Ms. Matesa comes from a family in which addiction is prevalent. Having detoxed from a high level of painkillers in 2008, she now writes and speaks about the escalation in the U.S. of prescription drug addiction. She owns the popular blog "Guinevere Gets Sober," which has become a leader in its genre and is widely read by editors, publishers, treatment centers and networks, physicians, researchers, and educators. It is consistently featured in curated lists of top sites in its field.
Ms. Matesa writes about addiction for outlets such as The Fix, a New York City-based online magazine. Her work has been featured in Salon, AlterNet, Jezebel, and other online media outlets.

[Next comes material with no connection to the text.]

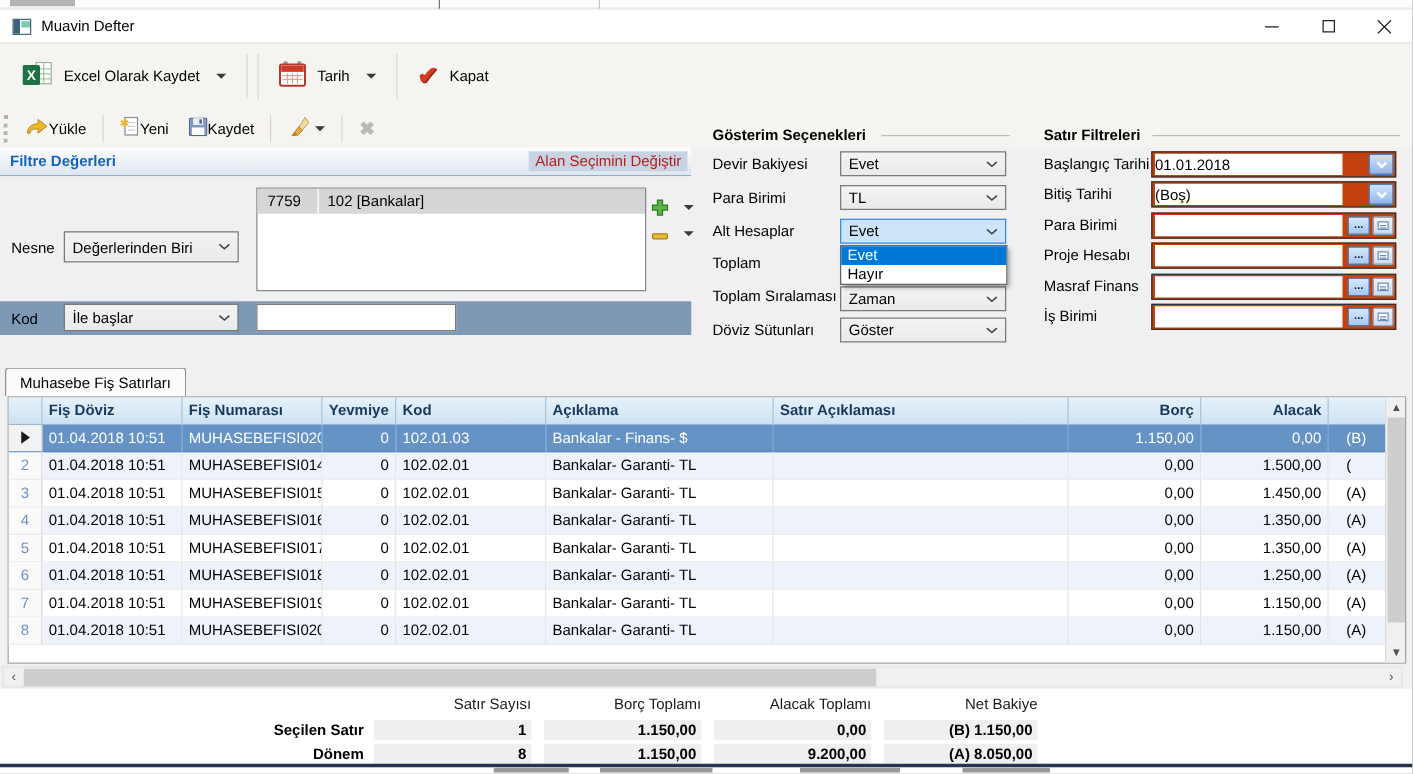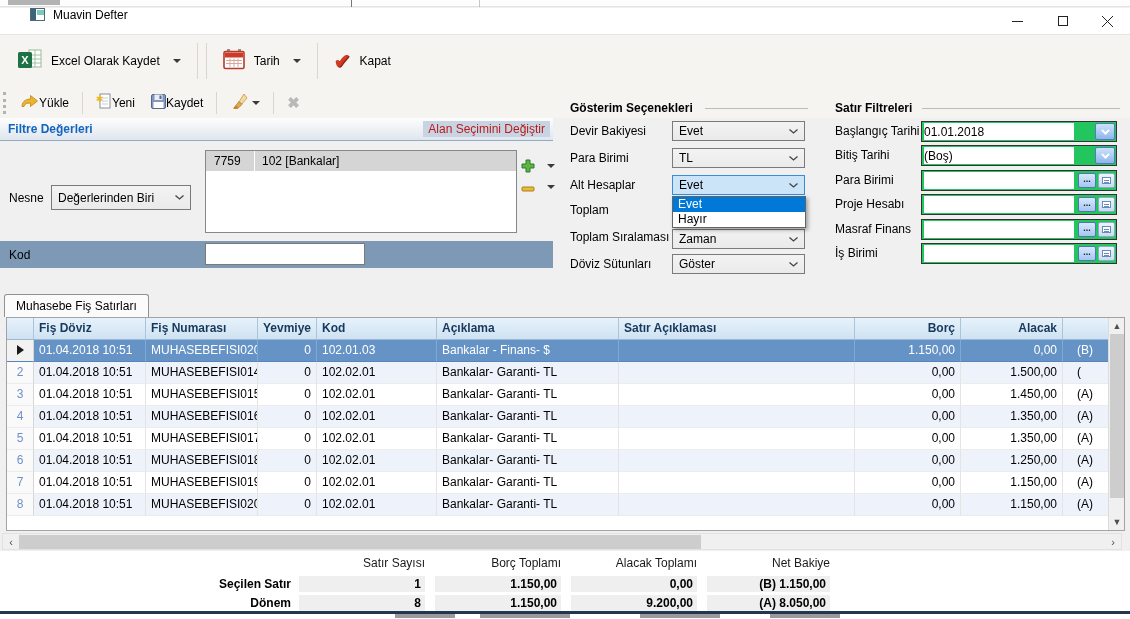"Muavin Defter" .titlebar { align-items: flex-start -> center; padding-left: 20px -> none }
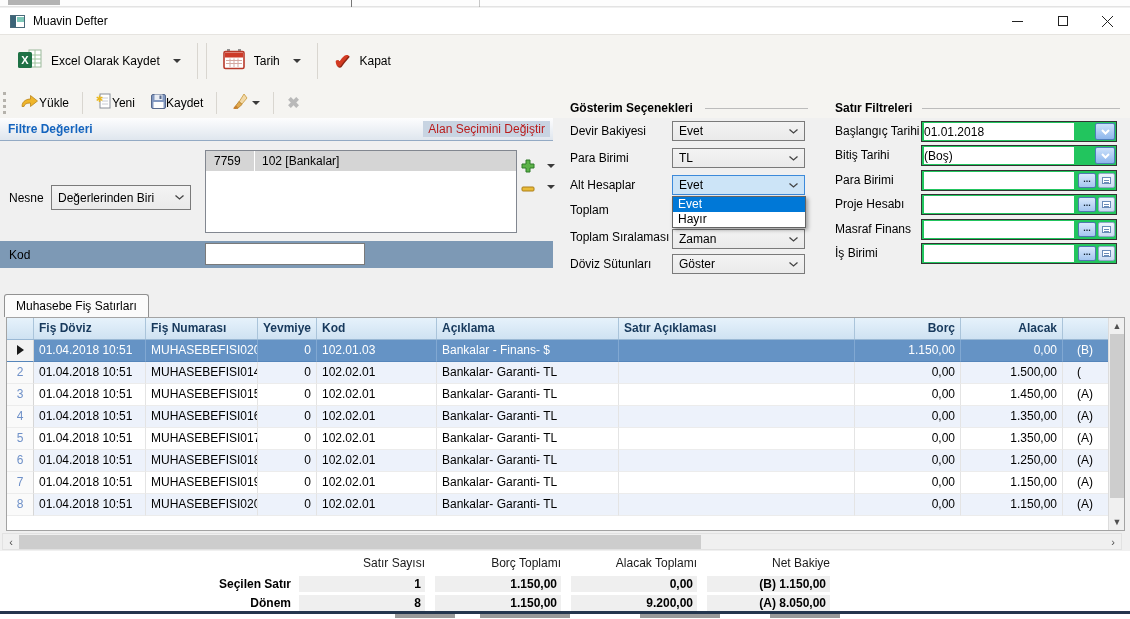"01.01.2018" .rf-field { background: #22c55e -> #c2410c }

Her first book, Navel-Gazing: The Days and Nights of a Mother in the Making, a journal of pregnancy, was published by Random House. It was chosen by Lamaze International as a top 10 pregnancy book and was featured in other national and regional exhibitions and media coverage. Her biography of a young breast cancer patient, Knowing Stephanie, is an exploration of the ways a 30-year-old woman facing a dire diagnosis managed to reconstruct her life through taking charge of her medical treatments and pursuing emotional and spiritual transformation.
For 12 years, Ms. Matesa covered social issues at a high level for the Robert Wood Johnson Foundation, producing pieces that educated members of Congress, state legislators, governors' staffs, and the public about progressive health policy.
Stephen Puibello is an activist living with bipolar disorder and HIV who is committed to reaching out to others with similar challenges and letting them know that they are not alone. Mr. Puibello received both his HIV-positive and bipolar disorder diagnoses in 1996, which at first crippled him. It took years for him to accept his diagnoses and educate himself about bipolar disorder.
In 2004, he created www.bipolarbear.us, which provided him a platform on which to share his experiences as a gay man recovering from substance abuse challenges and bipolar disorder and living with HIV. The website also provides self-help, peer-to-peer, and lesbian, gay, bisexual, and transgender community mental health resources for those dually diagnosed with HIV and mental illness and impacted by the compound stigma of both. He recently created a blog titled p2p: you are not alone on his site. Mr. Puibello also raises money and awareness for various bipolar disorder and HIV-related causes via different AIDS Rides and mental health organizations.